Sonny Perdue and You-Know-Who
Nearly 80 percent of working-age people on the Supplemental Nutrition Assistance Program work or are looking for work or are disabled, yet Republicans—in this case, Trump Agriculture Secretary Sonny Perdue—keep talking like there’s some epidemic of people who could work deciding that instead, they’d rather survive on a couple dollars a day of food stamps.
He suggested the next farm bill should “support work as the pathway to self-sufficiency, well-being, and economic mobility for individuals and families receiving supplemental nutrition assistance.”
According to Bloomberg reporter Alan Bjerga, Perdue expanded on that theme in remarks Wednesday:
“It’s evident that there are able-bodied adults without dependents who are on the food stamp program, who we believe it is in their best interests, and their families’ best interests, to move into an independent lifestyle,” Perdue told reporters Wednesday at an event on a farm outside Mifflintown, Pennsylvania. “During the last downturn, it became a lifestyle for some people. We don’t want it to become permanent.”
Aside from the 57 percent of working-age people on SNAP who work or are looking for work and the 22 percent who have disabilities, the remainder of the “able-bodied adults without dependents” in the program already face work requirements.

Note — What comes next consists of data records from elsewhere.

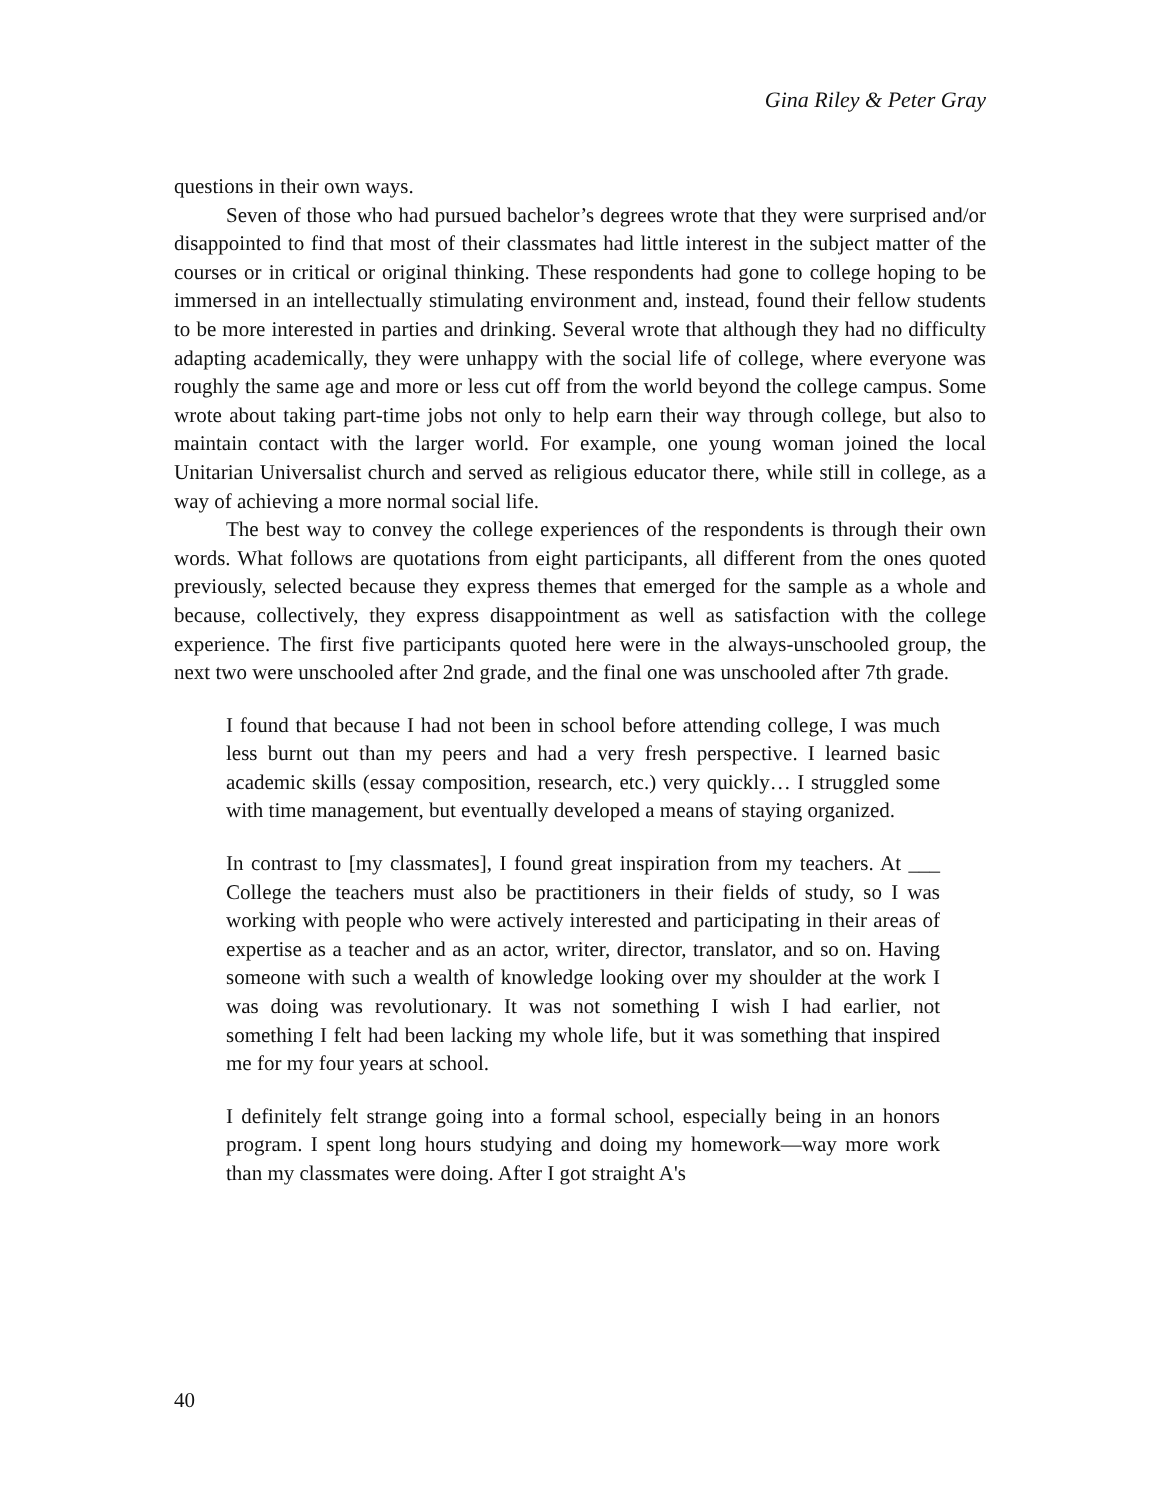Gina Riley & Peter Gray
questions in their own ways.
Seven of those who had pursued bachelor’s degrees wrote that they were surprised and/or disappointed to find that most of their classmates had little interest in the subject matter of the courses or in critical or original thinking. These respondents had gone to college hoping to be immersed in an intellectually stimulating environment and, instead, found their fellow students to be more interested in parties and drinking. Several wrote that although they had no difficulty adapting academically, they were unhappy with the social life of college, where everyone was roughly the same age and more or less cut off from the world beyond the college campus. Some wrote about taking part-time jobs not only to help earn their way through college, but also to maintain contact with the larger world. For example, one young woman joined the local Unitarian Universalist church and served as religious educator there, while still in college, as a way of achieving a more normal social life.
The best way to convey the college experiences of the respondents is through their own words. What follows are quotations from eight participants, all different from the ones quoted previously, selected because they express themes that emerged for the sample as a whole and because, collectively, they express disappointment as well as satisfaction with the college experience. The first five participants quoted here were in the always-unschooled group, the next two were unschooled after 2nd grade, and the final one was unschooled after 7th grade.
I found that because I had not been in school before attending college, I was much less burnt out than my peers and had a very fresh perspective. I learned basic academic skills (essay composition, research, etc.) very quickly… I struggled some with time management, but eventually developed a means of staying organized.
In contrast to [my classmates], I found great inspiration from my teachers. At ___ College the teachers must also be practitioners in their fields of study, so I was working with people who were actively interested and participating in their areas of expertise as a teacher and as an actor, writer, director, translator, and so on. Having someone with such a wealth of knowledge looking over my shoulder at the work I was doing was revolutionary. It was not something I wish I had earlier, not something I felt had been lacking my whole life, but it was something that inspired me for my four years at school.
I definitely felt strange going into a formal school, especially being in an honors program. I spent long hours studying and doing my homework—way more work than my classmates were doing. After I got straight A's
40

As an able-bodied adult without dependents, you can only get three months of SNAP in a three-year period if you don’t work, go to school or work a training program, or do workfare. If you don’t have dependents and you don’t work, food stamps cannot become a permanent lifestyle for anyone. So it’s just not clear what Perdue is even talking about here, but we can make some guesses.
First off, if Republicans can make the general public believe that there are a lot of lazy people kicking back on their luxurious average per-person benefit of $125 per month, or $1.40 per meal, it becomes easier to attack the program’s funding. Attacking SNAP funding means taking food away from kids and working adults and elderly people and people with disabilities, but if Republicans can obscure that fact, the cuts they plan will be less unpopular. Beyond that, we can only guess what specific plans the Trump administration has to make which specific groups of people currently on SNAP go hungry—or, make that, hungrier than they already are. But Perdue is laying the groundwork to go after a program that keeps millions of Americans, many of them children, from serious hunger.